On Thu, Apr 18, 2002, David Brownell <[EMAIL PROTECTED]> wrote:
> > It may be non-null, but qh is not on any list. There is no way that it
> > can be referenced after uhci_free_qh is called.
> 
> It's not uhci_free_qh() that's in question, but uhci_free_dev().
> There'd be trouble if you were wrong about uhci_free_qh()!
> 
> (Does qh->dev really need to be valid for each qh on the
> qh_remove_list, though?  Could that be invalidated when
> each qh was put on that list -- usb_dec_dev_use and null the
> pointer?)

It doesn't have to be, we can decrement the reference earlier, but it won't
change how correct the code is, it'll just result in the memory being freed
1ms earlier.

> > I don't think you understand how reference counting works.
> 
> Perhaps not in the uhci context, but if so that's something that
> should get fixed:  all the HCDs should behave the same!
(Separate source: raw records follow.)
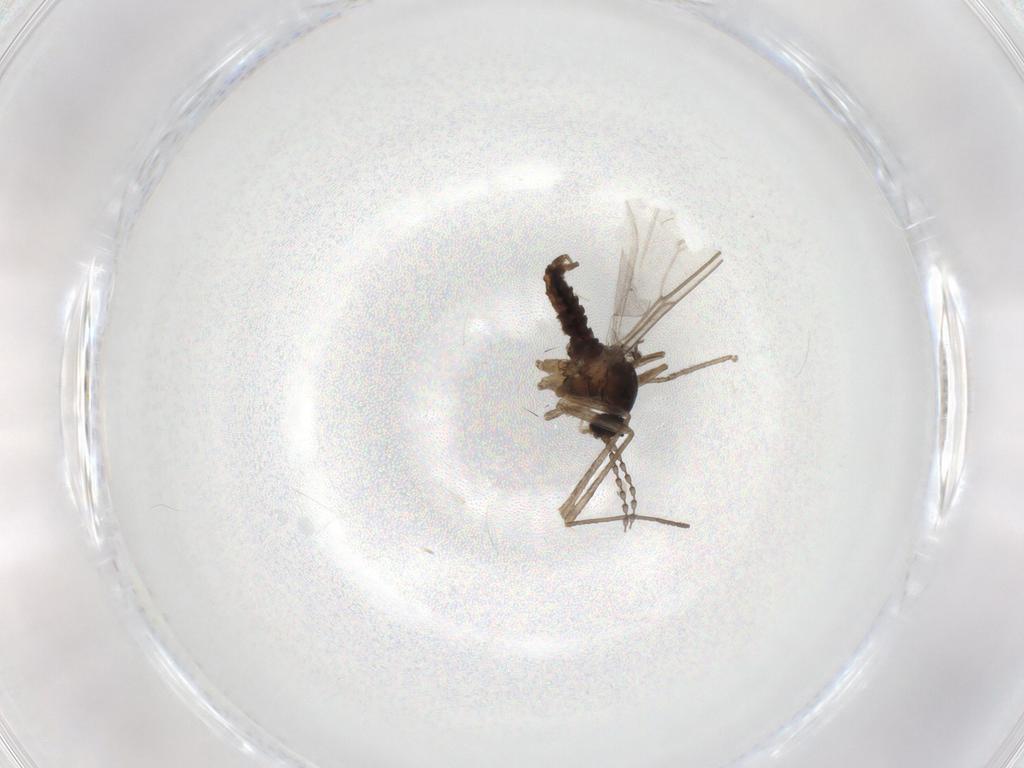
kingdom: Animalia
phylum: Arthropoda
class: Insecta
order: Diptera
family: Cecidomyiidae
I think that goes without saying.

> > usb_control_msg (send 8 bytes) 1
> >  uhci_submit_urb 1
> >   uhci_inc_dev_use 2 (once for the urb)
> >   uhci_submit_control 2
> >    uhci_alloc_td 3 (SETUP)
> >    uhci_alloc_td 4 (DATA)
> >    uhci_alloc_td 5 (STATUS)
> >    uhci_alloc_qh 6
> 
> In short, "uhci" tracks both qh->dev and td->dev counts.
> Fine, no problem.

Yes, it's designed that way to ensure that we do want to dereference
->dev, it'll still be a valid pointer.

> > [other processing waiting for URB to finish]
> > [user unplugs device]
> > 
> > usb_disconnect 6
> 
> That must have been called by khubd.  Which then
> invokes every driver's disconnect() method ... the
> details of your scenario aren't exactly clear to me.
> 
> Looks like you're describing a case where some
> driver has a thread blocked in a control message,
> which its disconnect() code is going to have to
> somehow make sure completes before the driver
> returns from disconnect().

Yes, I'm explaining a situation which would show any problems.

> >  usb_free_dev 5
> 
> You must mean usb_dec_dev_use() at this point.
> Who's calling it though?  Remember khubd only
> calls this when every disconnect() routine finished.
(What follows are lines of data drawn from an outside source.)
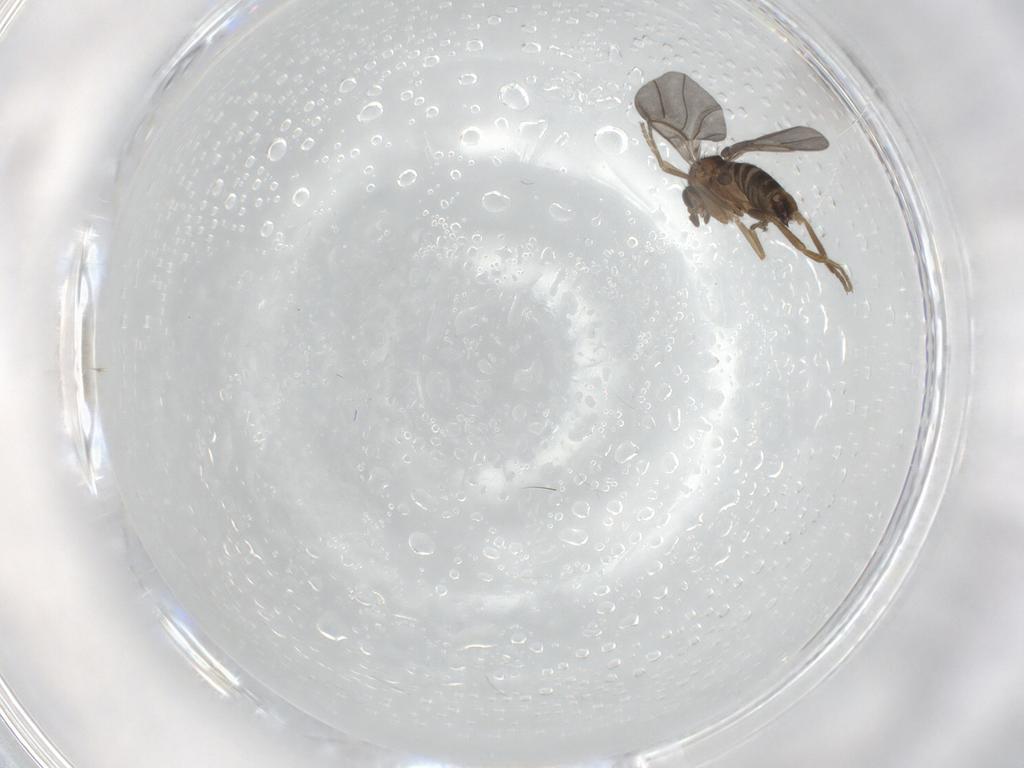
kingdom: Animalia
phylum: Arthropoda
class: Insecta
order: Diptera
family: Phoridae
At the end of usb_disconnect. usb_dec_dev_use is an alias for
usb_free_dev, so it's the same code. Note the indentation I used
for the calling order.

> > [more processing, URB times out or fails. it wasn't explicitly unlinked]
> 
> But usb_control_msg() does its own timeouts, and DOES
> use explicit unlinking ...

Not a timeout in that sense. A timeout in the sense that UHCI tries to
transfer data to the now nonexistant device and it'll eventually be
returned back uhci.c with a CRC/Timeo error.

> ... so the rest of your call chain won't be exactly what happens.
> (I trimmed it in the interest of shorter messages.)

Yes it will.

> I know there are some complex goings-on there (which I won't
> claim to understand :), but it's also not clear to me where the
> uhci_free_dev() call happens, you didn't show it.
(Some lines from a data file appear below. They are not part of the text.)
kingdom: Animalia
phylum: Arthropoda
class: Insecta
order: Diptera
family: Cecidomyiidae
It's at the end. usb_free_dev will call it when the reference count is 0.
Look at the code.

> > As you can see, the only time the reference count would hit 0 is when
> > uhci.c is done with all QH's, TD's and URB's for that device. The only
> > way uhci_free_dev can be called is when the reference count is 0.
> 
> Actually I still don't see that. To the extent that you expect interrupts to
> clean up the qh_remove_list it still seems like those might come after
> the uhci_free_dev() call returned.

I guess you don't understand how reference counting occurs.
uhci_free_dev will never be called before qh_remove_list removes the QH
because the reference count won't be 0 until qh_remove_list is
processed.

> If the qh_remove_list is non-empty when uhci_free_dev() is called,
> then shouldn't that call block until an interrupt empties that list?
> At least, so long as the qh->dev pointers there are valid?

Not a problem because uhci_free_dev can't be called until the reference
count is 0.

> Otherwise, so long as each qh on the remove list has a dev pointer,
> it still seems to me that khubd and uhci might race on the state
> of devices during disconnect processing.  (And the symptom of
> the wrong winner would be a different BUG than Andries reported,
> FWIW -- it'd be in usb.c, not usb.h!!)

No race, because of the reference counting.